When I travel to Europe I like to take a cruise ship — I’ll do a couple of lectures while I’m on board. It’s like it’s the 1930s, and I’m Cole Porter! Anyway, it’s not wise to fly with instruments. They break them, and then they’ll give you 200 dollars.
So what can you tell us about the show we’ll be seeing at Monmouth?
John Sebastian is co-billed on this tour, and it’s up to him whether he wants to open or close the show. He’s solo; he’ll sing some songs and tell some stories and then I’ll come out and do three songs with him. I tell stories also. John and I have known each other since we were green; we work so well together that we don’t bother running a set list until the day of the show.
Do you kind of “read” the audience to figure where the show’s going to go? And do you prefer the more intimate spaces these day, what with all the storytelling?
We’ve played all kinds of different venues, from 300 to 2500 people — I actually don’t like them so big, because of the time shift — the amount of time it takes for something to register with people all the way in the back of the room.
You’re one of the first musicians of your generation to really take the lead on the new tech opportunities out there — could we safely surmise that a lot of the reason is because of your past experiences with record labels, agents, business managers?
Well, the old business model was for the band to get a million dollar advance from the record company, and then spend the rest of their career paying it back to them. Now you can get a MacBook and ProTools and do it all yourself.
You’ve done really well with your self-produced recordings, but aren’t there times when you get the urge to do it the old-school way, with all of the musicians in the studio at once?
There are times when a live-in-studio project is just what’s needed for a certain song. Tom Petty did the entirety of Full Moon Fever in Mike (Campbell)’s garage. But these days, the studio is like paper.
It’s like paper in that paper is a dying medium. They should outlaw paper.

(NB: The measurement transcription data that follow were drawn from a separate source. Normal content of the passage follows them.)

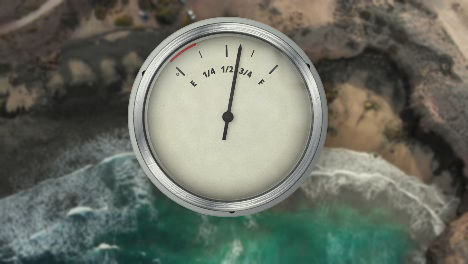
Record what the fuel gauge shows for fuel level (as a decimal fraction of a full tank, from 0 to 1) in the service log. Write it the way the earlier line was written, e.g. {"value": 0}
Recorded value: {"value": 0.625}
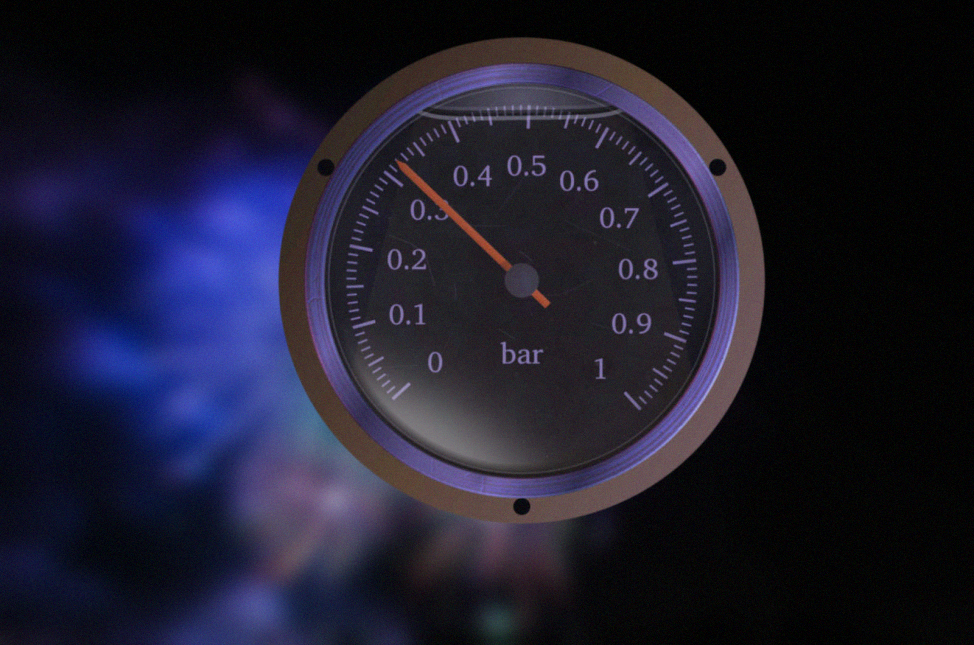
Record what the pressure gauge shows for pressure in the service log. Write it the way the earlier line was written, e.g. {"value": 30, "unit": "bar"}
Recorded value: {"value": 0.32, "unit": "bar"}
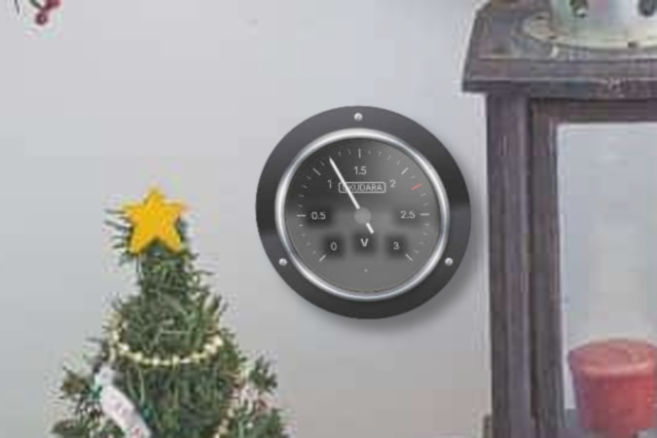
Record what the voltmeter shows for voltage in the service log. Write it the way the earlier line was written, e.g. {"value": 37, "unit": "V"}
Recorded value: {"value": 1.2, "unit": "V"}
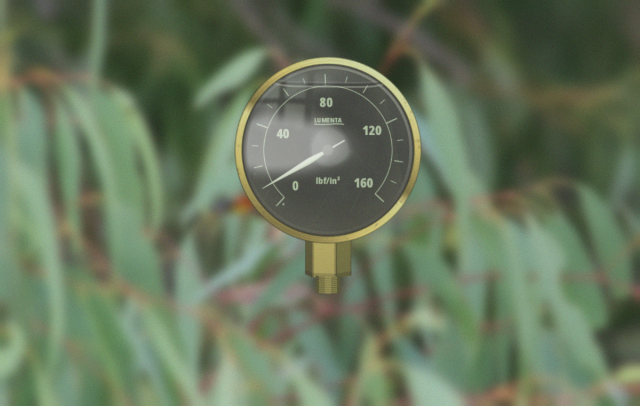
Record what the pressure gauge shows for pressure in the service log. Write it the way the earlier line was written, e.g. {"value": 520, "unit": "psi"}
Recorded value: {"value": 10, "unit": "psi"}
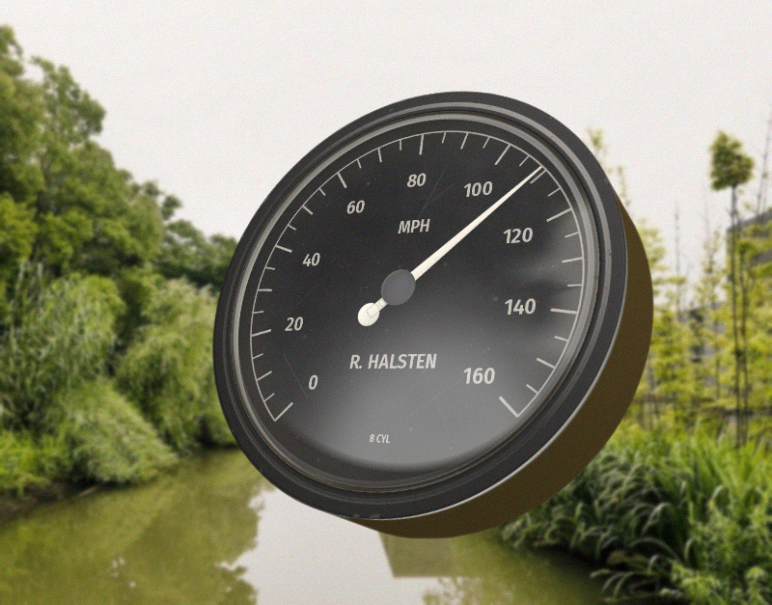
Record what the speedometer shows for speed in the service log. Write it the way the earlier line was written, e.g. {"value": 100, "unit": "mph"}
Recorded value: {"value": 110, "unit": "mph"}
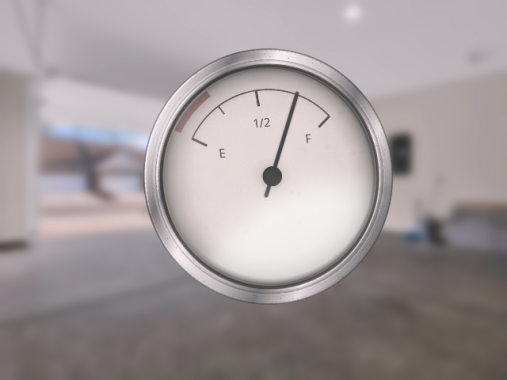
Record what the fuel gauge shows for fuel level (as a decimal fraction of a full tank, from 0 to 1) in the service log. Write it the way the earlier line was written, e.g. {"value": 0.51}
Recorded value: {"value": 0.75}
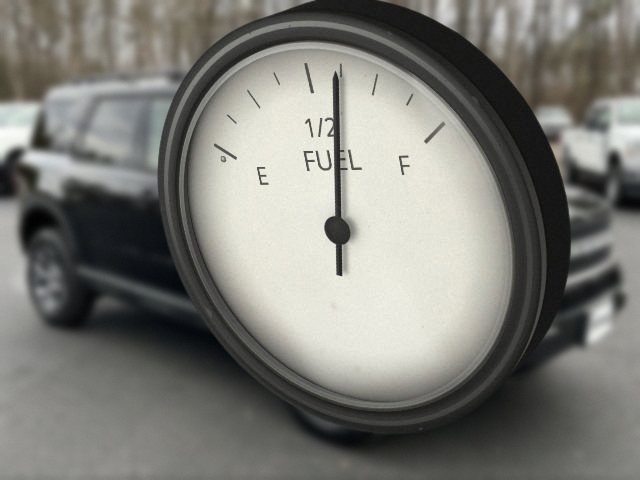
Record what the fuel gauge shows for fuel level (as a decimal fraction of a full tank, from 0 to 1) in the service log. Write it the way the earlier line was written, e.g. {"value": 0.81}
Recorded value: {"value": 0.625}
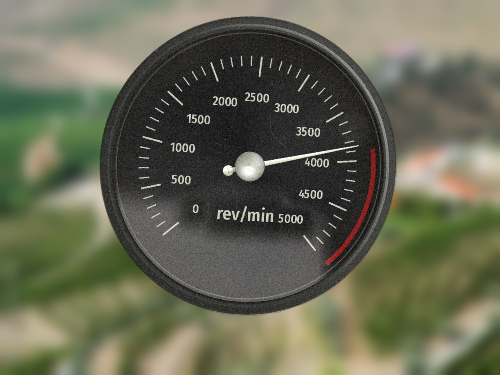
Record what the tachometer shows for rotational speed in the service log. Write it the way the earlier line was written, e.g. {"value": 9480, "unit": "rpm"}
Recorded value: {"value": 3850, "unit": "rpm"}
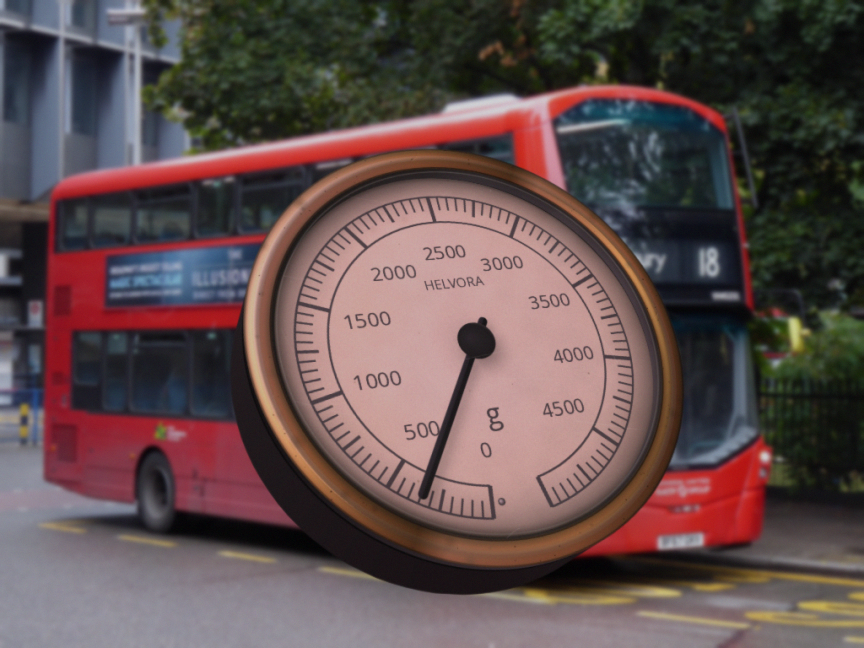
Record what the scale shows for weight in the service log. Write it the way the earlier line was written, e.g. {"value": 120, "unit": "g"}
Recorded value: {"value": 350, "unit": "g"}
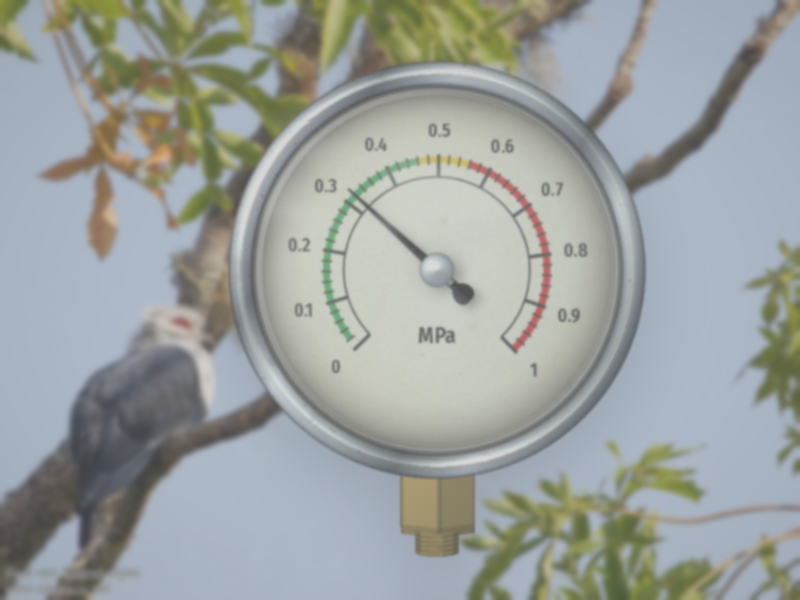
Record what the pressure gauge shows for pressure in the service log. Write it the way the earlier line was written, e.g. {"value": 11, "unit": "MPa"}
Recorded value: {"value": 0.32, "unit": "MPa"}
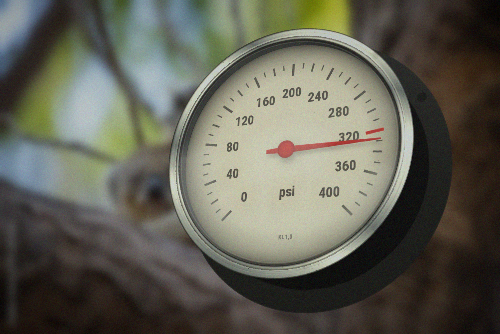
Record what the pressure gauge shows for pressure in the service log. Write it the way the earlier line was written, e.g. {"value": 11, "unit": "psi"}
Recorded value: {"value": 330, "unit": "psi"}
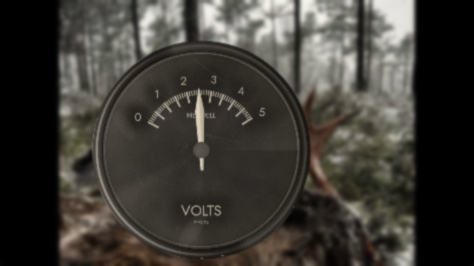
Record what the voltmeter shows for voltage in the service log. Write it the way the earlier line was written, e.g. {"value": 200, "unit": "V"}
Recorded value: {"value": 2.5, "unit": "V"}
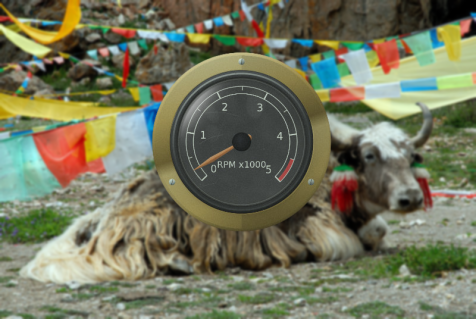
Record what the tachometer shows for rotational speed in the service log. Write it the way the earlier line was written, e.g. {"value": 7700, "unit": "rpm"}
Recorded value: {"value": 250, "unit": "rpm"}
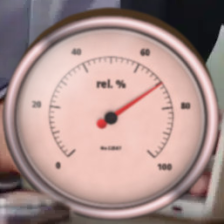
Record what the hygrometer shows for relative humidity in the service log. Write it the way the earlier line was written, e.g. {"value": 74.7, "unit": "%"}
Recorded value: {"value": 70, "unit": "%"}
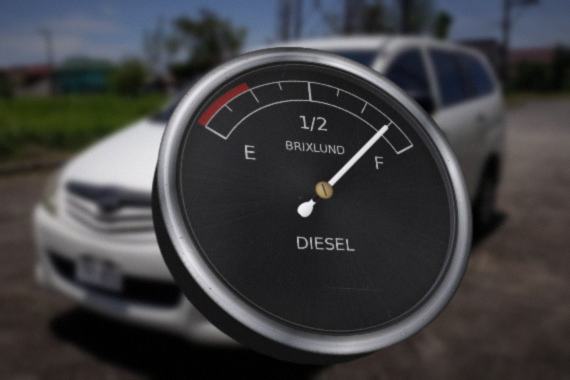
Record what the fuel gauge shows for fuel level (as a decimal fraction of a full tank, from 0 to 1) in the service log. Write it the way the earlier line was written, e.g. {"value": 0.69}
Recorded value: {"value": 0.875}
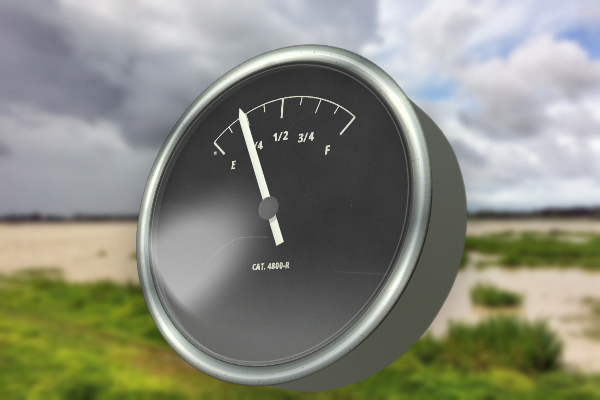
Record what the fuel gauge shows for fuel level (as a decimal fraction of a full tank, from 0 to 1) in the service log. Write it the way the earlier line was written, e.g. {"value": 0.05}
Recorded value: {"value": 0.25}
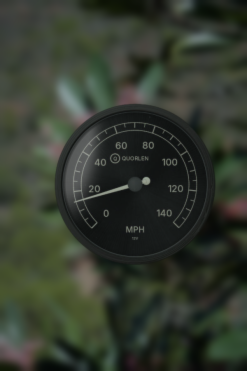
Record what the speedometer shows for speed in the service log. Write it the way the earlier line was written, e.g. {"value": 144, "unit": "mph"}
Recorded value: {"value": 15, "unit": "mph"}
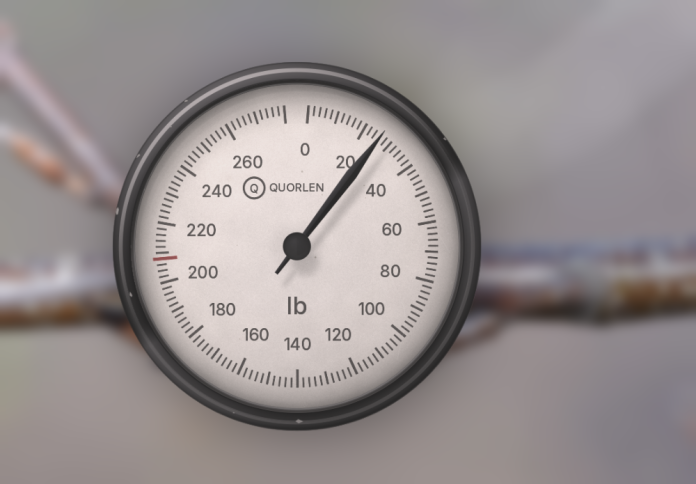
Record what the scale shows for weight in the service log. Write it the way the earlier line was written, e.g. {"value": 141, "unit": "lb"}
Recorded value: {"value": 26, "unit": "lb"}
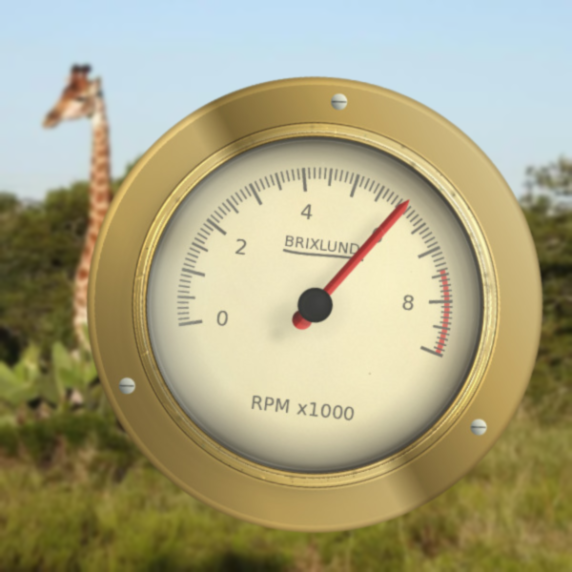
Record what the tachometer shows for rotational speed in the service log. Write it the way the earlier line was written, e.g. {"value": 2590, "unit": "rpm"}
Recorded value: {"value": 6000, "unit": "rpm"}
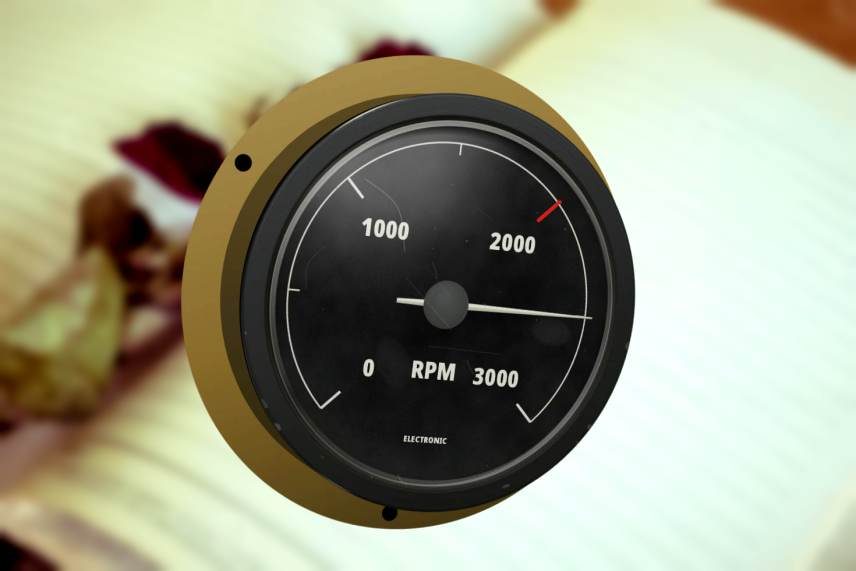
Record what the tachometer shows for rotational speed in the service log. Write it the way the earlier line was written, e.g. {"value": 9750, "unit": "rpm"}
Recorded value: {"value": 2500, "unit": "rpm"}
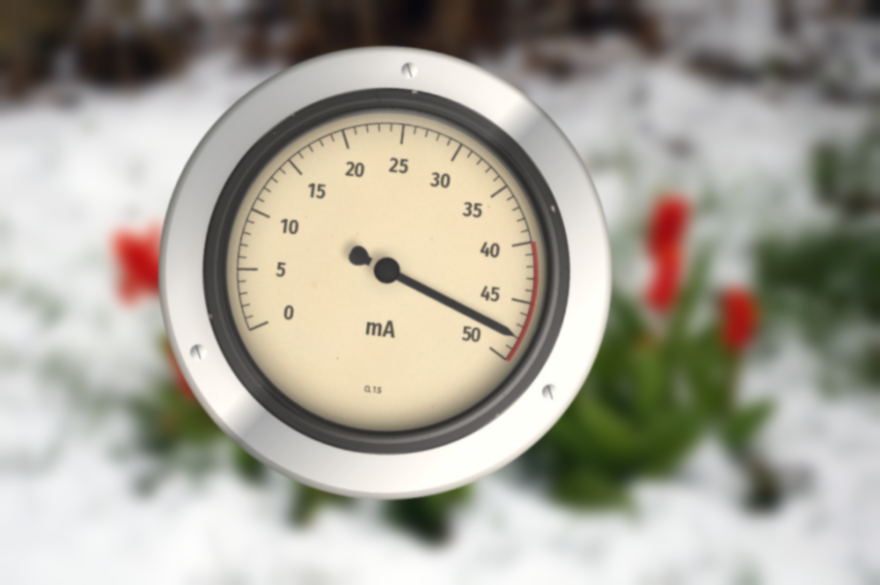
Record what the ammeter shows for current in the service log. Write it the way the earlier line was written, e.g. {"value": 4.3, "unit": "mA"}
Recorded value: {"value": 48, "unit": "mA"}
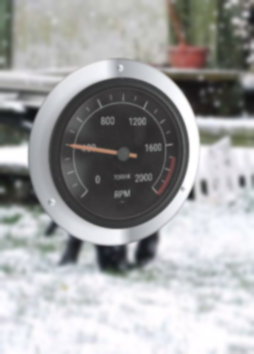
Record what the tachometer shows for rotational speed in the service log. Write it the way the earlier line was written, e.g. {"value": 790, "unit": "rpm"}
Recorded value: {"value": 400, "unit": "rpm"}
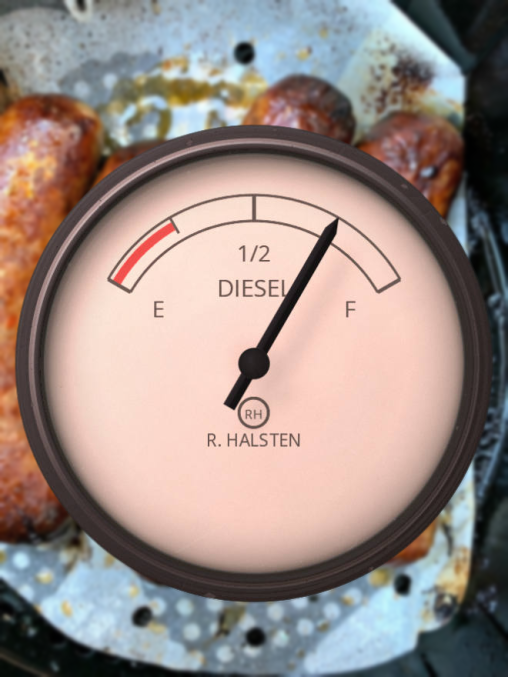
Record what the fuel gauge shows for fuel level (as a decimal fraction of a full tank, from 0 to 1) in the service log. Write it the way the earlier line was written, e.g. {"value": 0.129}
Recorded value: {"value": 0.75}
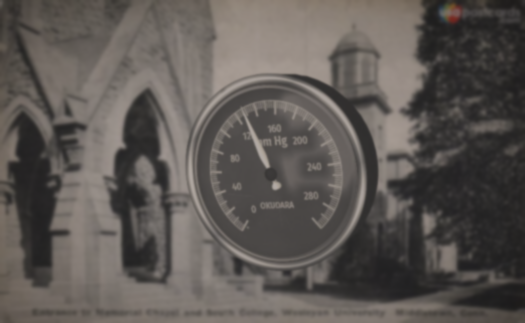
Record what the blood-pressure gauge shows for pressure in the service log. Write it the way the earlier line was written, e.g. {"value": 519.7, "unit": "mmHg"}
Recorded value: {"value": 130, "unit": "mmHg"}
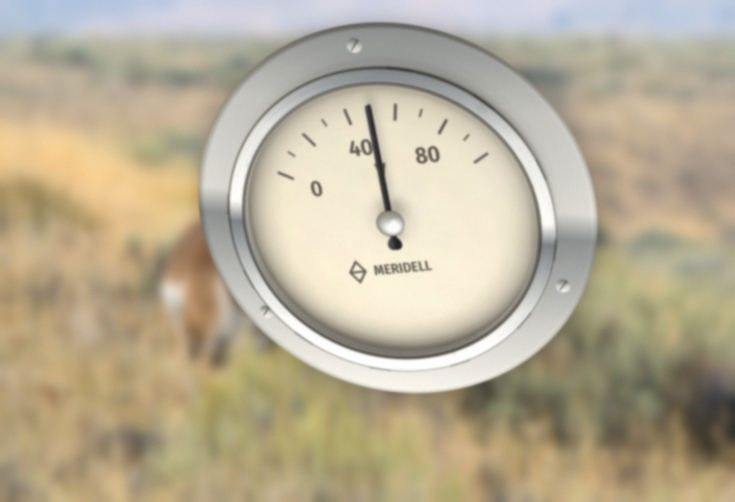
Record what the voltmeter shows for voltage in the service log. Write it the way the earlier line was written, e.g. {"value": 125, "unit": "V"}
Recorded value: {"value": 50, "unit": "V"}
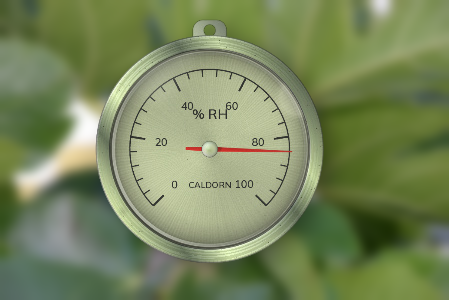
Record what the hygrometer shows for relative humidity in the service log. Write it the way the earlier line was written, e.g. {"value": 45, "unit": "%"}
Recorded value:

I read an interview in which you credited one of your old sound engineers from the 60s with helping you to develop that jingle-jangle sound. Don’t you think that if all of this D.I.Y. tech had existed back then, you would never have met the guy, and your sound might not have crystalized in quite the way that it did?
That’s a good question, but — I’ve been in the studio for 40 years, always trying to learn new things, and I know about things like compression. If I hadn’t had that experience, I might have benefitted from his knowledge.
What kinds of topics are you going to cover in your workshop on May 1st?
I’ll cover guitar technique; talk about peer-to-peer communities, and how they’re great for artists and bad for corporations.
You’re not much of a fan of the big entertainment conglomerates, are you?
I have no sympathy for the recording industry — no recompense for the wicked. And this is not sour grapes; they really were that wicked. In a business in which one of the goals is to strike that balance between art and commerce, it was always the commerce guys who had all the real fun.